Indonesia’s new digital government plan aims to break bureaucratic silos
By Mochamad Azhar
By taking a whole-of-government approach, the Digital Government Master Plan 2025-2045 aims to keep citizens’ needs at the heart of digital government.

By taking a whole-of-government approach, Indonesia aims to break down the bureaucratic silos within its public service delivery. Image: Canva
Digital government strategies often begin with bold ambitions to advance integrated public services, seamless data exchanges, and accessible digital platforms.
Indonesia’s Digital Government Master Plan 2025-2045, published by the Ministry of National Development Planning (Bappenas) with support from several ministries, moves in a similar direction.
Launched in Jakarta on February 26, the document expects to serve as a shared reference for central and local government agencies in planning, budgeting, implementing, and evaluating digital government programmes.
The aim is to ensure that digital transformation aligns with Indonesia’s long-term development agenda, the Golden Indonesia 2045.
This document is an important starting point to guide the policy planning process.
However, the experience of many countries suggests that real challenges are often institutional.
Fragmented bureaucracies, weak cross-sector coordination, and uneven implementation capacity between agencies remain common challenges.
This raises a fundamental question: can the government change the way it works?
Ultimately, the success of the master plan will depend on the government’s ability to break down bureaucratic silos and foster collaboration across institutions in tackling increasingly complex challenges.
The promise of a whole-of-government approach
A message that stood out in the master plan is the shift from a sectoral approach towards a whole-of-government (WOG) model, placing citizens’ needs at the heart of digital government.
This commitment matters, particularly because it is now formalised in an official document.
For years, digital government initiatives in Indonesia have often developed in a sectoral manner.
Each government agency built its own applications, managed its own data systems, and designed its own service platforms.
However, despite noble intentions, this approach has frequently resulted in fragmented services, disconnected data systems, and applications that have been eventually abandoned by users because they were designed primarily to serve institutional needs rather than citizens.
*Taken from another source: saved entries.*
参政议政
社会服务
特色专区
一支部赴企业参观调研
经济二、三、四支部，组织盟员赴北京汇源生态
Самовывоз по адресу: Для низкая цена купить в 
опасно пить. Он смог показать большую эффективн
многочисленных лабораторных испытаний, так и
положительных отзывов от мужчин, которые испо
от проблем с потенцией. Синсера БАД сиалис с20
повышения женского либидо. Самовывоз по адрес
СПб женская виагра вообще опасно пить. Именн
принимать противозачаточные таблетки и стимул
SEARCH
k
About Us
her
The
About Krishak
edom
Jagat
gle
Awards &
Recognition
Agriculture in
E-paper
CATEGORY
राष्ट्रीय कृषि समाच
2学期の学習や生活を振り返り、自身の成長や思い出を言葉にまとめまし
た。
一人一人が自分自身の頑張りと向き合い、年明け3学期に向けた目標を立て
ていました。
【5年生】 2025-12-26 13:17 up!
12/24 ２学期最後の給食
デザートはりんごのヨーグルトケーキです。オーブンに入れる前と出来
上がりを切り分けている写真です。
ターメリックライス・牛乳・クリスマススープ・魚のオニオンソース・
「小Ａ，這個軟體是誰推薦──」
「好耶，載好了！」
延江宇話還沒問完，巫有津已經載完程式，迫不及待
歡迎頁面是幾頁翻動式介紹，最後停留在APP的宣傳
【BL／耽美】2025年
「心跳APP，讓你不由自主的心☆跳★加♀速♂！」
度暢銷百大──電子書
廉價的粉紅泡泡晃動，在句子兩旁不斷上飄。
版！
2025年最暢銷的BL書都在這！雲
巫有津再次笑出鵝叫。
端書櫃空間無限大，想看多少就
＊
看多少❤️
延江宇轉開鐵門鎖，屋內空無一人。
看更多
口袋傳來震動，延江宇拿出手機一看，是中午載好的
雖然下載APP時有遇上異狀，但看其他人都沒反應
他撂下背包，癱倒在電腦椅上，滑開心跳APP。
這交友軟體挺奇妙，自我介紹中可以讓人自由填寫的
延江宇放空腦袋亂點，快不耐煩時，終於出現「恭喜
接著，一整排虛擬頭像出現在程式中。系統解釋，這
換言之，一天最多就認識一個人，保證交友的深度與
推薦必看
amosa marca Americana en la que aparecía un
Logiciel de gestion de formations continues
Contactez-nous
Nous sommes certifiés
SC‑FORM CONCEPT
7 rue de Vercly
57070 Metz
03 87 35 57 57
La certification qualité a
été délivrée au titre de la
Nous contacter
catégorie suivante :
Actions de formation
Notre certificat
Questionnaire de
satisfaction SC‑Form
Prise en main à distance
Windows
Several countries have overcome this problem by taking a WOG approach.
By breaking bureaucratic silos, establishing strong government technology agencies, and developing integrated e-government strategies, these countries have succeeded in creating digital services that are not only innovative but also sustainable.
The United Kingdom, Singapore, Estonia, and South Korea are often cited as examples.
Yet their experiences also highlight an important lesson: breaking bureaucratic silos requires strong leadership, clear coordination across institutions, and well-defined roles that are understood by all stakeholders.
Indonesia has already begun experimenting with this approach. One example is the pilot programme for the digitalisation of social protection services based on the digital public infrastructure (DPI) in Banyuwangi, East Java.
The initiative is planned to expand to 41 districts and municipalities this year.
The key lies in strong commitment and a clear focus on outcomes.
As Presidential Advisor for Digitalisation and Government Technology, Luhut Pandjaitan, remarked in his opening speech at the launch event: “We already have a great plan. Now the question is how we execute it.”
Advancing data-driven policymaking
The master plan also positions data as the foundation of digital government policymaking.
The concept of data-driven policy is not new. For years, the phrase “data is the new oil” has been widely used.
Yet, like any resource, the value of data depends on how well it is governed.
Within this framework, data governance aims to ensure that government data is accurate, up-to-date, non-overlapping, interoperable, and accessible. The Satu Data Indonesia initiative led by Bappenas sits at the forefront of this effort.
Once again, however, the greatest challenge lies not in system design but in bureaucratic culture.
Data-driven governance will only work if government institutions are willing to share data, accept transparent evaluation, and adjust policies based on evidence.
Without cultural change, even the most advanced digital systems risk becoming little more than another layer of bureaucracy.
Differences in data governance capacity between central and local governments also pose an additional challenge. For this reason, the proposed Satu Data Indonesia Bill, currently under discussion between the government and parliament, is expected to provide a stronger legal foundation for data integration across all levels of government.
Managing risks and promoting inclusion
Another important aspect highlighted in the master plan is the recognition that digital government is not a one-off project, but a dynamic process that must continuously adapt to technological change.
For this reason, the plan also places risk management at the centre of implementation.
Rapid developments in technologies such as artificial intelligence (AI), cloud computing, and advanced data analytics present significant opportunities but also new challenges, ranging from cyber threats, and data breach, privacy violations, to dependence on global tech providers.
By incorporating a risk management framework into digital government planning, the document seeks to ensure that technology investments, adoption, and implementation are carried out more cautiously to minimise potential disruptions to public services in the future.
Another equally important dimension is digital inclusion.
Digital government does not operate in isolation. It forms part of a broader national digital transformation ecosystem.
This means that the success of the strategy will depend heavily on expanding digital access, particularly in frontier, outermost, and disadvantaged areas.
Without adequate connectivity infrastructure and local digital talent development, digital government systems risk widening existing inequalities rather than reducing them.